Text section
=-=-=
# Our small, but fun halloween dinner



## Amarande (Nov 4, 2007)

With my dad away on business it was just me, my mum and my husband for dinner. On top of that we had to keep on running to the door for the ToTs - we can't just leave our gates open, you are likely to end up getting attacked or worse.

http://www.freewebs.com/flewellenhaunt/food.htm


----------



## NickG (Sep 12, 2006)

looks fun to me!


----------



## skeletonowl (Aug 8, 2006)

what a great idea! wish I had a halloween themed dinner...i should next year


----------



## Lilly (Jun 13, 2006)

Everything looks good
you should put your recipes up also

too bad your mom has celiacs (sp) that has to suck.


----------



## Death's Door (Mar 22, 2006)

Very nice dinner display Amarande!!! You got me thinking - I could have something like that on Halloween eve for hubby and me. Halloween I have to have a buffet style because of family and friends but a nice dinner before the big day would definitely be a nice touch!!!!
=-=-=
The data
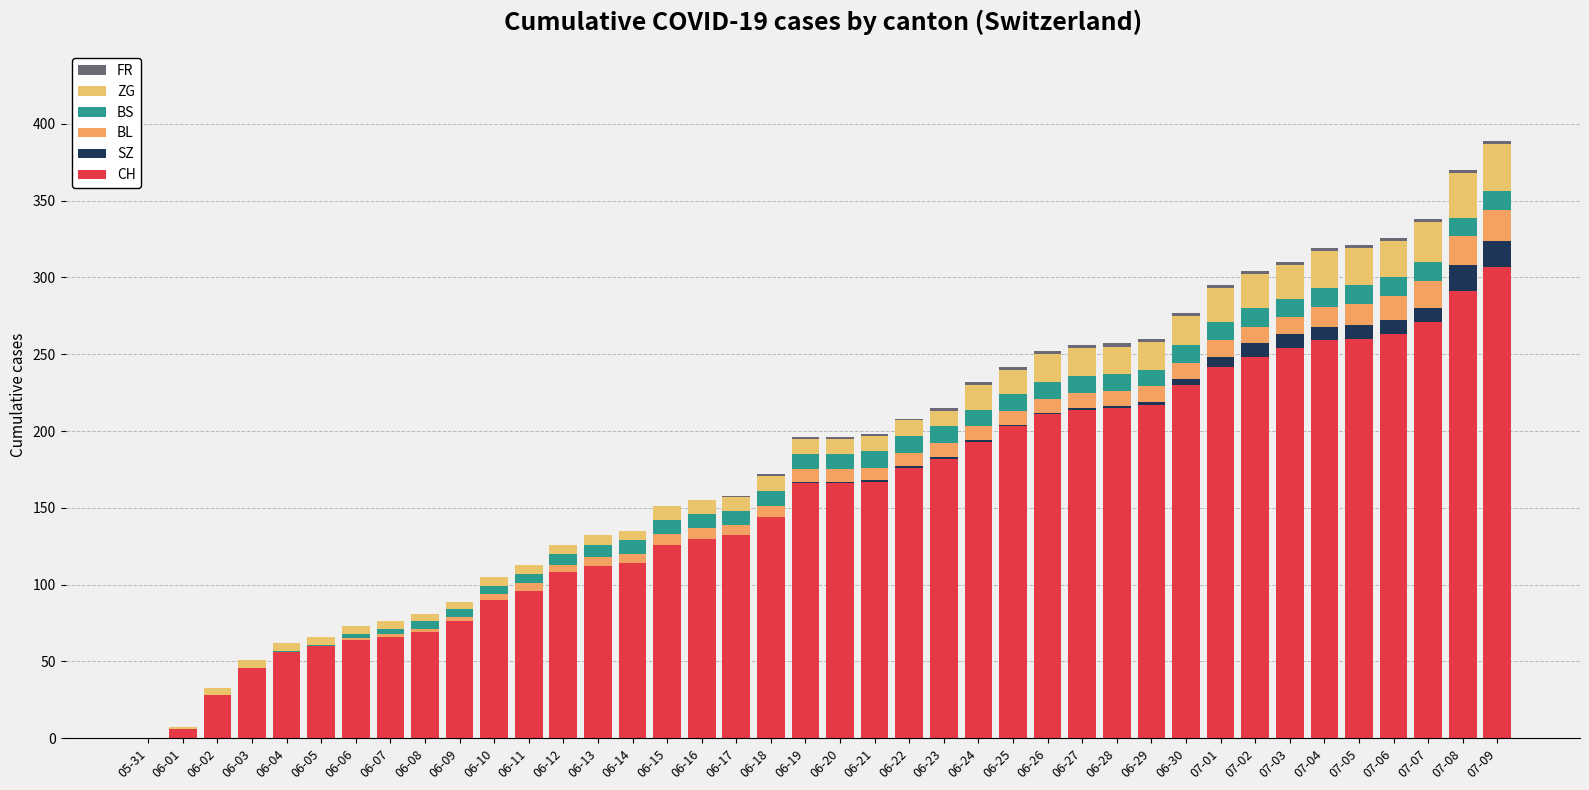

Read the BL value at 06-22, to the nearest 5.

10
=-=-=
Exercises to complete
**a.** From the Halloween dinner thread, print the passage between "what a great" and "has to suck.", inclusive.
**b.** Carry on the Halloween dinner thread from the point where it stops.

Exercise responses
**a.**
what a great idea! wish I had a halloween themed dinner...i should next year


----------



## Lilly (Jun 13, 2006)

Everything looks good
you should put your recipes up also

too bad your mom has celiacs (sp) that has to suck.

**b.**
----------



## Amarande (Nov 4, 2007)

Da Weiner said:


> Very nice dinner display Amarande!!! You got me thinking - I could have something like that on Halloween eve for hubby and me. Halloween I have to have a buffet style because of family and friends but a nice dinner before the big day would definitely be a nice touch!!!!


Thank you - We don't have a huge party for Halloween (only two other family members in Cape Town and they aren't really interested) so I thought it would be fun to do something small.


----------



## Hellrazor (Jun 18, 2006)

looked great!


----------



## scareme (Aug 29, 2006)

Wow, you really went through alot of work. Turned out great.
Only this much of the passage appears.